As another example, the department is pursuing district-level waivers under the No Child Left Behind Act geared toward helping districts in states that, for whatever reason, are not getting or do not want state-level waivers of key provisions of the 10-year-old federal law.
To be eligible for the new Race to the Top competition, a district must implement evaluation systems for teachers, principals, and superintendents by the 2014-15 school year, in addition to meeting the 2,000-student enrollment threshold.
Backing Off
No longer will districts have to create, if they haven’t already, an evaluation system for school board members, as was proposed in the Education Department’s original rules. That component drew criticism during the comment period, in part because school board members are generally elected by the voters or are appointed by another governing body or a mayor. They are not hired by school districts.
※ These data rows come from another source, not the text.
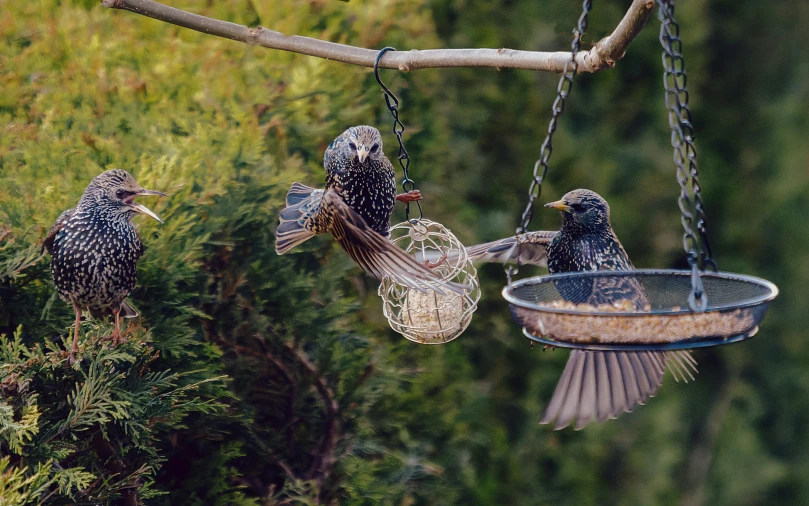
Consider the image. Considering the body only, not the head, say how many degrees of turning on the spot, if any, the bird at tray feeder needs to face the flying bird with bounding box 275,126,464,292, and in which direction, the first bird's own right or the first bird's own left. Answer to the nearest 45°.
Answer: approximately 45° to the first bird's own right

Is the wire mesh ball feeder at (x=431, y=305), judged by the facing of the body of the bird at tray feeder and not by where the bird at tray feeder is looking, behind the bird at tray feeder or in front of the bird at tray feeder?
in front

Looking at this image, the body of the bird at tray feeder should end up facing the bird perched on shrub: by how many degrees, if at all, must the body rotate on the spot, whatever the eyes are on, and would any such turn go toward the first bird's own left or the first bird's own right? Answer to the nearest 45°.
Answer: approximately 45° to the first bird's own right

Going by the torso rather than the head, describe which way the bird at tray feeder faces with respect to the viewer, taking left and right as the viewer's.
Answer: facing the viewer and to the left of the viewer
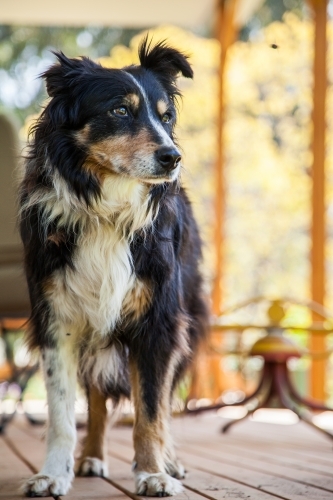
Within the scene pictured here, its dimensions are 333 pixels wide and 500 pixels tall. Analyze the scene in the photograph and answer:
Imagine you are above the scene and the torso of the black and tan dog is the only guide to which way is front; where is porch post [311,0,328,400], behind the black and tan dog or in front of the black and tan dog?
behind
Ann Whalen, who oversees Race to the Top implementation at the federal department, said in an Aug. 10 conference call with reporters that the department believes school board accountability and transparency around board members’ effectiveness need to be improved. But the agency decided that a grant contest like this one was not the avenue for pursuing those aims, she said.
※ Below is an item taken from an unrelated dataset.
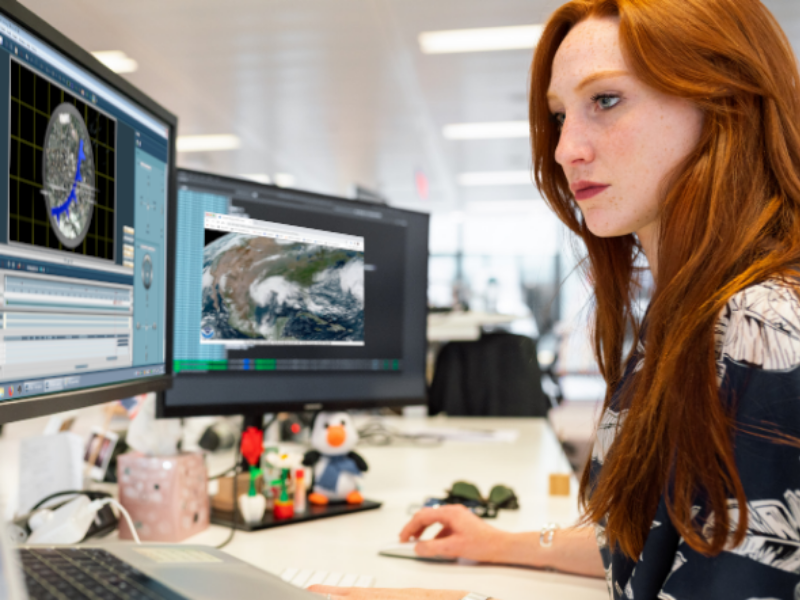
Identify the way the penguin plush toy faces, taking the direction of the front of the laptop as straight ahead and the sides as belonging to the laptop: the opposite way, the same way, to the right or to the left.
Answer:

After meeting minimum eligibility requirements, districts must get to the heart of the competition: devising a plan to improve teaching and learning using personalized “strategies, tools, and supports.”
That personalized-learning element makes up a significant part of the 200-point grading scale for the competition, at 40 points. Only a district’s prior academic record and its commitment to transparency—such as if it makes school-level expenditures readily available to the public—earns more points.
Districts also will be judged on their vision for reform, plans for continuous improvement, existing district policies, and spending and sustainability plans.
Applicants will get bonus points if they collaborate with public and private partners to help improve the social, emotional, and behavioral needs of students.
After districts firm up their applications, states and mayors must be given 10 business days—up from five days in the proposed rules—to comment on the proposals. However, the contest rules don’t require districts to make any changes with the feedback they’re given.
Tight Schedule
The contest time frame is tight for all involved, as districts that are just now starting a new school year have less than three months to complete an application that is 116 pages long, demands long-form answers, and includes numerous data points. Each application also needs the approval of the president of the local teachers’ union or association, if there is one.
That is far less time than states had for their Race to the Top applications during the 2010 contest.
And observers are questioning just how many superintendents have the time, money, and staff capacity to tackle a major federal grant proposal.
“It’s very complex. There are a bunch of different policy priorities,” said Peter Zamora, the director of federal relations for the Council of Chief State School Officers, in Washington. “States have greater capacity than districts to move comprehensive reform and to engage in some of the complexities around personalized learning and grant writing.”
The Education Department has signaled that it wants to ensure that not just large urban districts win. It also is hoping to attract districts in states that did not win a Race to the Top grant. (Eleven states and the District of Columbia shared $4 billion in grants in 2010 for their improvement ideas around standards and assessments, data systems, teaching, and low-performing schools.)
So districts will be entered in different categories depending on whether they are rural or not, and whether they are in a Race to the Top state or not. The department will make awards to top scorers in each category as long as the winners exceed a threshold for quality that the department hasn’t spelled out yet.